April 28th, 2009
Guido van Rossum has been blogging about the lack of support for optimizing tail recursion in Python (he’s agin it). His most recent post, Final Words on Tail Calls, includes this paragraph near the end.
‘And here it ends. One other thing I learned is that some in the academic world scornfully refer to Python as “the Basic of the future”. Personally, I rather see that as a badge of honor, and it gives me an opportunity to plug a book of interviews with language designers to which I contributed, side by side with the creators of Basic, C++, Perl, Java, and other academically scorned languages — as well as those of ML and Haskell, I hasten to add. (Apparently the creators of Scheme were too busy arguing whether to say “tail call optimization” or “proper tail recursion.” :-)’
April 21st, 2009
The 4th annual UMBC Digital Entertainment Conference will be held 10-6 Saturday, April 25, 2009 in Lecture hall 2. This event is organized by the UMBC Game Developers Club and is free and open to the public. This year’s conference will feature speakers from local studios who will talk about programming, game design and art in game development, including:
- Justin Boswell, Senior Programmer, Firaxis
- Barry Caudill, Executive Producer, Firaxis
- Dave Inscore, Studio Art Director, Big Huge Games
- Eric Jordan, Programmer, Firaxis
- Martin Kau, Concept Artist, Big Huge Games
- Jon Shafer, Designer/Programmer, Firaxis
You can find more information and RSVP on the FaceBook DEC page.
April 18th, 2009
ReadWriteWeb has a post up on The Web of Data: Creating Machine-Accessible Information that focuses on Linked Open Data.

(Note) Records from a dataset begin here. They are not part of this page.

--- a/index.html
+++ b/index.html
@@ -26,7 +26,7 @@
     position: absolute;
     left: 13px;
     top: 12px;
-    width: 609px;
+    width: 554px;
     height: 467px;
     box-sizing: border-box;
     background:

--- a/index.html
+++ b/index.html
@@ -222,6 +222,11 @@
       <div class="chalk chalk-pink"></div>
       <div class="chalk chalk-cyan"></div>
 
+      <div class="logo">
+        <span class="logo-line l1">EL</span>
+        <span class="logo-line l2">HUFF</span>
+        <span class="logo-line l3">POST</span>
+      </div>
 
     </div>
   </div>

“In the coming years, we will see a revolution in the ability of machines to access, process, and apply information. This revolution will emerge from three distinct areas of activity connected to the Semantic Web: the Web of Data, the Web of Services, and the Web of Identity providers. These webs aim to make semantic knowledge of data accessible, semantic services available and connectable, and semantic knowledge of individuals processable, respectively. In this post, we will look at the first of these Webs (of Data) and see how making information accessible to machines will transform how we find information.”

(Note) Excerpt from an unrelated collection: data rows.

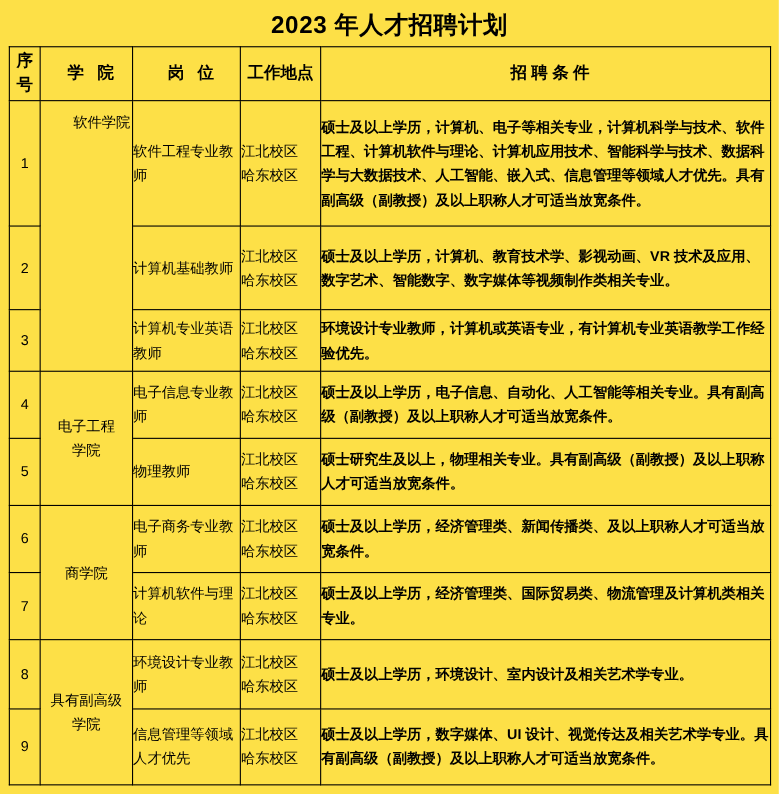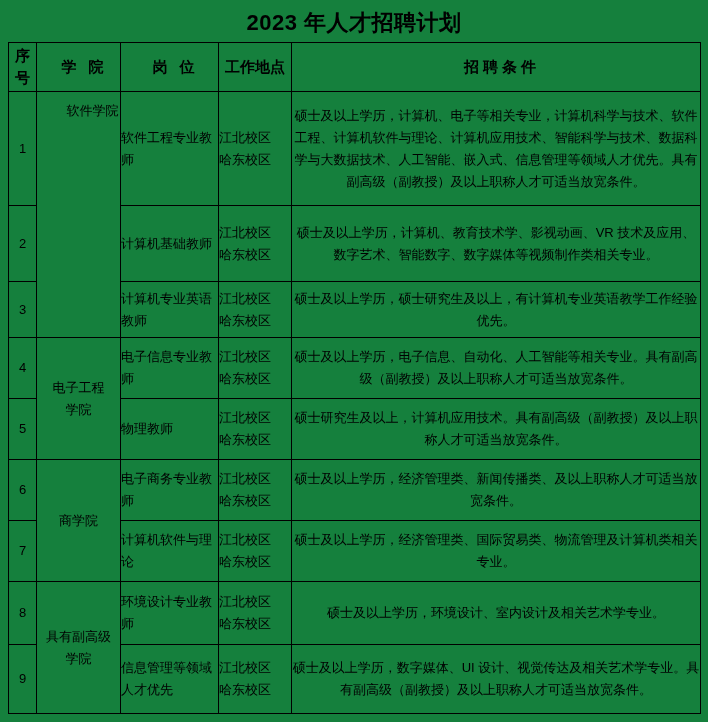--- a/index.html
+++ b/index.html
@@ -18,7 +18,7 @@
     position: relative;
     width: 708px;
     height: 722px;
-    background: #15803d;
+    background: #fde047;
     box-sizing: border-box;
   }
   .doc-title {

I did find the three ‘Webs’ mentioned in their into — data, services and identity providers — to be interesting. The first two are standard components of the envisioned future Web but their third, a web of identity providers, less so. I am unsure its meant to refer to authentication services and protocols (e.g., oauth) or maybe some kind of named entity recognition services from text. The former is certainly necessary for web services and APIs to work more seamlessly, but doesn’t seem to me to be as significant a problem as developing highly interoperable and integrable Webs of data and services. Of course, I am probably unaware of the subtleties involved in getting this right while maintaing security and appropriate privacy. In any case, I look forward to the articles to follow.
April 16th, 2009
Here’s an interesting paper that will appear in SIGMOD’09 comparing the MapReduce paradigm to parallel conventional databases. The benchmark study described in the paper showed that the parallel database approach performed significantly faster, although it took longer to load the data.
A Comparison of Approaches to Large-Scale Data Analysis, Pavlo, Paulson, Rasin Abadi, DeWitt, Madden, and Stonebraker.
There is currently considerable enthusiasm around the MapReduce (MR) paradigm for large-scale data analysis. Although the basic control flow of this framework has existed in parallel SQL database management systems (DBMS) for over 20 years, some have called MR a dramatically new computing model. In this paper, we describe and compare both paradigms. Furthermore, we evaluate both kinds of systems in terms of performance and development complexity. To this end, we define a benchmark consisting of a collection of tasks that we have run on an open source version of MR as well as on two parallel DBMSs. For each task, we measure each system’s performance for various degrees of parallelism on a cluster of 100 nodes. Our results reveal some interesting trade-offs. Although the process to load data into and tune the execution of parallel DBMSs took much longer than the MR system, the observed performance of these DBMSs was strikingly better. We speculate about the causes of the dramatic performance difference and consider implementation concepts that future systems should take from both kinds of architectures.
Benchmark details available so others can recreate the trials.